DUBAI (Reuters) – An Israeli-owned ship hit by an explosion in the Gulf of Oman strategic waterway has arrived at a port in Dubai, where is it is due to be assessed in dry dock.
The MV Helios Ray, a vehicle-carrier ship, was hit overnight between Thursday and Friday by a blast above the water line that a U.S. defence official said ripped holes in both sides of its hull.
Israel’s defence minister on Saturday said that an initial assessment had found that Iran was responsible for the explosion. There was no immediate comment from Iranian officials.
The blue and white ship is now berthed in Dubai’s Port Rashid, having sailed from its position off the coast of Omani capital Muscat, where the explosion occurred.
The Gulf of Oman links to Gulf waters via the strategically important Hormuz Strait, a narrow passage between Iran and Oman through which almost a fifth of the world’s oil passes.
An Israeli delegation was en route to Dubai to investigate the incident, Israeli Channel 13 News reported Saturday.
A spokesman for Dubai state port operator DP World, which owns and operates the dry docks, had said earlier on Sunday that the ship was due to arrive on Monday for assessment.
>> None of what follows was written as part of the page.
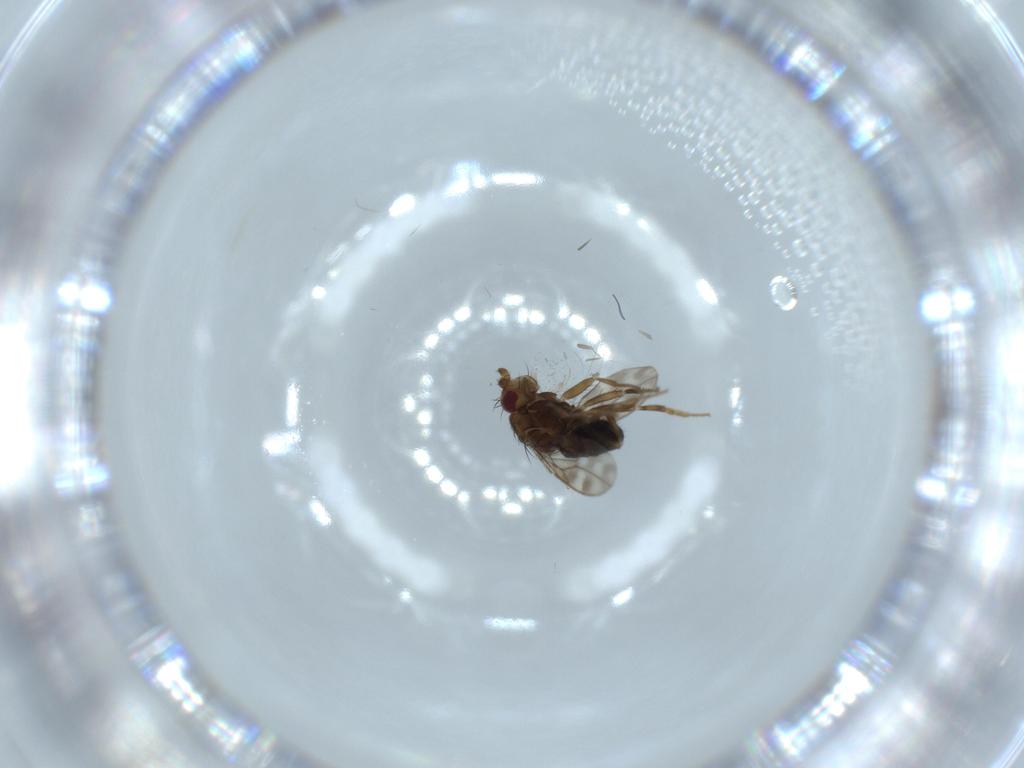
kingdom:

The MV Helios Ray is owned by Tel Aviv-based Ray Shipping Ltd through a company registered in the Isle of Man, a U.N. shipping database shows.
Tensions have risen in the Gulf region since the United States reimposed sanctions on Iran in 2018 after then-President Donald Trump withdrew from Tehran’s 2015 nuclear deal with major powers.
Since then Washington has blamed Iran for a number of attacks on shipping in Gulf waters, including two Saudi oil tankers. Iran distanced itself from those attacks.